Thongchai added that his next start will be the KitchenAid Senior PGA Championship at Southern Hills in Tulsa, Oklahoma from May 27-30, a venue which holds dear to his heart. The veteran Thai, who was a paratrooper and served in the army during his amateur days, knows every start must count to boost his position in the Champions re-rank category. He is also prepared to play Monday qualifiers to get into other Champions events should he be ineligible through his present status.

“At the moment, I’m not sure (about my schedule). There will be a re-rank and if I can’t get into tournaments, I will try to Monday qualify. I plan to hang around and to be here more,” said Thongchai, whose illustrious career also saw him become the first Thai to play in the Presidents Cup in 2015.

With an appearance in the Senior PGA, which will be his first Major start as a Champions golfer, it will mark a full cycle in Thongchai’s illustrious career as his first Major appearance was at Southern Hills when he made it into the 2001 U.S. Open through sectional qualifying.
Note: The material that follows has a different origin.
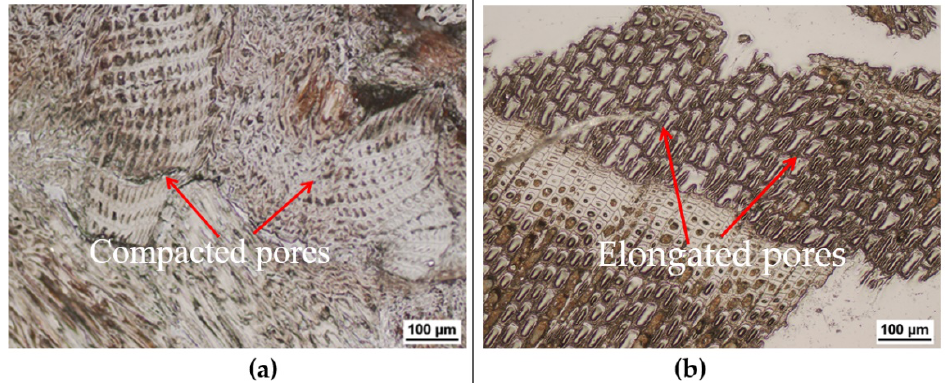
Figure 1. Microstructure images of ( a ) TSDa and ( b ) TSD. Red arrows indicate compacted and elongated pores in ( a ) and ( b ), respectively.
He finished tied 74th in what was the first of 32 career Major appearances.

As the first Thai qualifier of the U.S. Open, Thongchai made global headlines that week after saying in a pre-tournament press conference that he opted to sleep on the floor of his US$200-a-night hotel room as the bed was “too soft.”

Twenty years on, he is prepared to toughen it out again to make his mark on PGA Tour Champions.